U.S. Sanctions against Iran? What’s that about?

As John has noted, the Obama administration is contemplating the imposition of sanctions on Israel as a response to new settlement construction in the West Bank and East Jerusalem. So says Haaretz, a reliable Israeli source. When asked about this report, White House press secretary Josh Ernest did not deny it. Neither did the State Department’s spokesperson Marie Harf.

At a minimum, then, President Obama wants Israel to believe that he is thinking about imposing sanctions. And it may well be that he is.

There should be little doubt that Obama would like to sanction Israel. It’s long been plain that he doesn’t like Israel and that he despises Prime Minister Netanyahu.

Sanctioning Israel wouldn’t be the only bizarre measure Obama’s animus has produced. I’ve always thought that his selection of hapless Chuck Hagel for Secretary of Defense was rooted in this mindset.

This is speculation, though. Let’s focus on what we know.

We know that Israel is holding early elections. We know that the U.S. Congress will be incensed by even the thought of U.S. sanctions against Israel. And we know that Obama is hoping to negotiate a lessening of (if not an end to) sanctions against Iran, Israel’s arch-enemy.

There was a time, not long ago, when an Israeli Prime Minister risked much politically by getting on the wrong side of a U.S. president. In those days, the imposition of sanctions by the U.S. might well have toppled an Israeli government.

But the Obama presidency has changed this calculus. Indeed, it probably has changed it to the point that Netanyahu could profit from a decision by Obama to impose sanctions. Like John, I suspect the White House will be weighing this prospect as it makes a decision on whether to impose sanctions.

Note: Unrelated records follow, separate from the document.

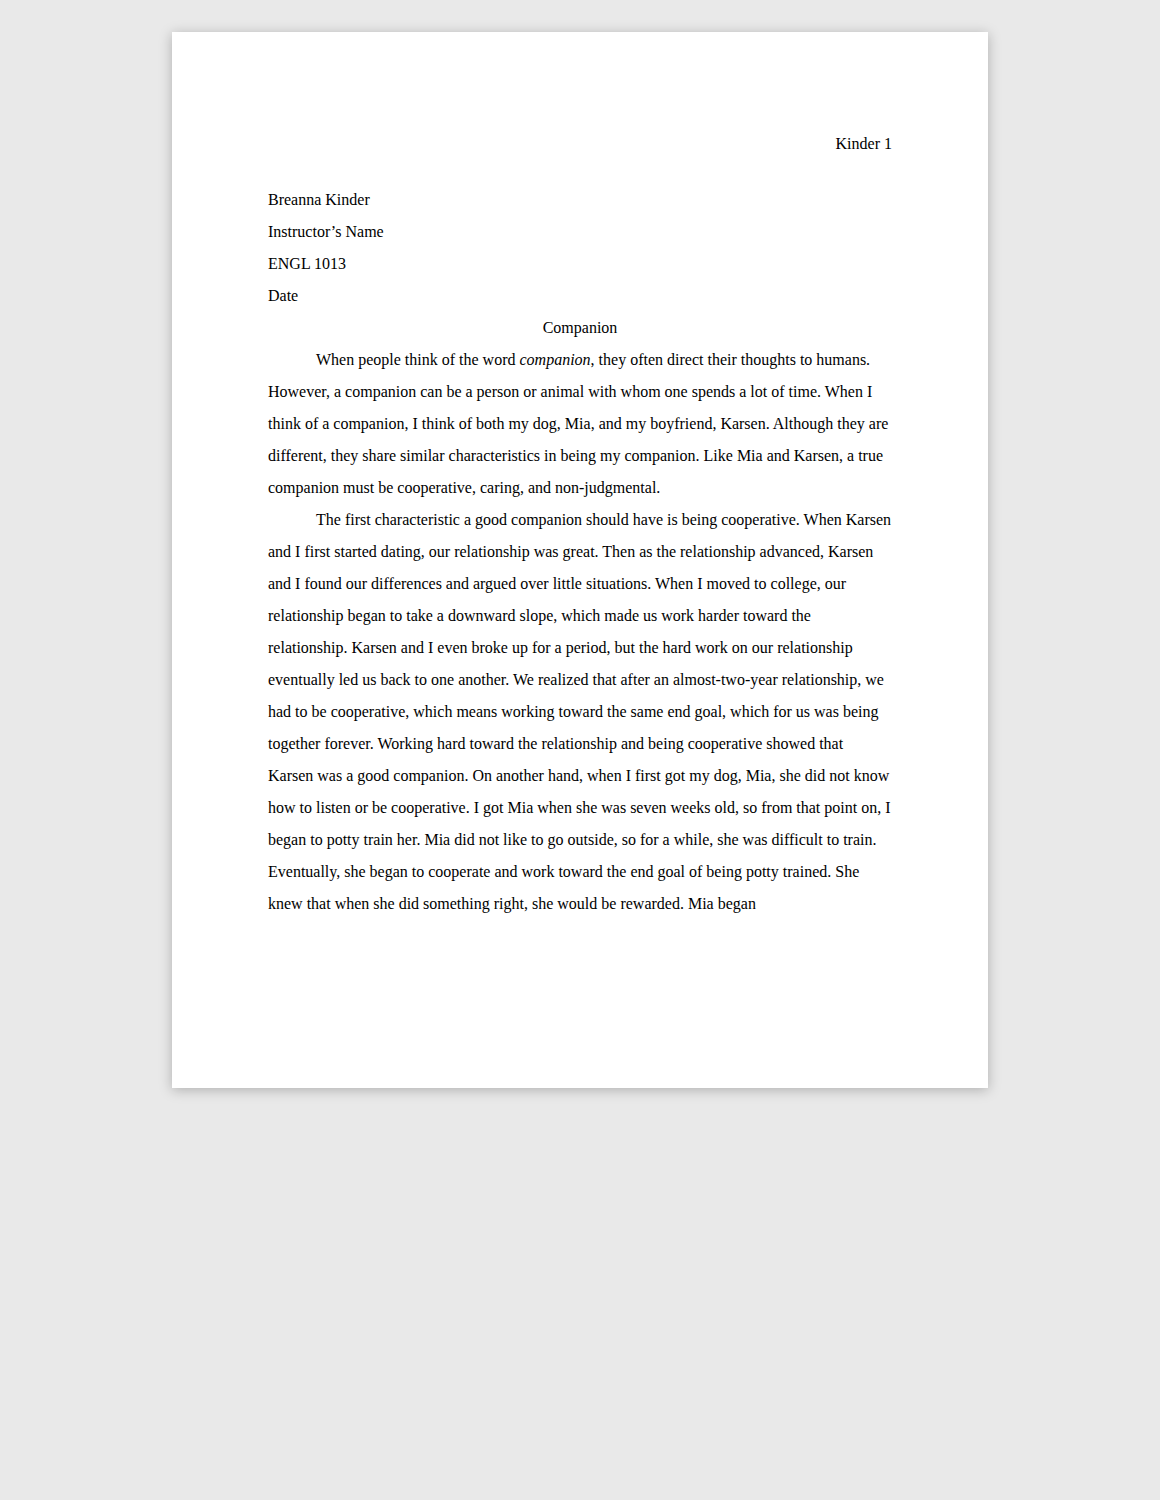Kinder 1
Breanna Kinder
Instructor’s Name
ENGL 1013
Date
Companion
When people think of the word companion, they often direct their thoughts to humans. However, a companion can be a person or animal with whom one spends a lot of time. When I think of a companion, I think of both my dog, Mia, and my boyfriend, Karsen. Although they are different, they share similar characteristics in being my companion. Like Mia and Karsen, a true companion must be cooperative, caring, and non-judgmental.
The first characteristic a good companion should have is being cooperative. When Karsen and I first started dating, our relationship was great. Then as the relationship advanced, Karsen and I found our differences and argued over little situations. When I moved to college, our relationship began to take a downward slope, which made us work harder toward the relationship. Karsen and I even broke up for a period, but the hard work on our relationship eventually led us back to one another. We realized that after an almost-two-year relationship, we had to be cooperative, which means working toward the same end goal, which for us was being together forever. Working hard toward the relationship and being cooperative showed that Karsen was a good companion. On another hand, when I first got my dog, Mia, she did not know how to listen or be cooperative. I got Mia when she was seven weeks old, so from that point on, I began to potty train her. Mia did not like to go outside, so for a while, she was difficult to train. Eventually, she began to cooperate and work toward the end goal of being potty trained. She knew that when she did something right, she would be rewarded. Mia began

The administration will also consider the reaction of the U.S. Congress, especially as it relates to the negotiations with Iran. It seems clear that imposing sanctions on Israel will increase the likelihood that Congress, in turn, will try to sanction Iran — a move that could undermine negotiations — and will not approve an agreement between the U.S. and Iran.

Presumably, the Obama administration understands this. That’s why I’m skeptical that, in the end, we’ll see U.S. sanctions against Israel.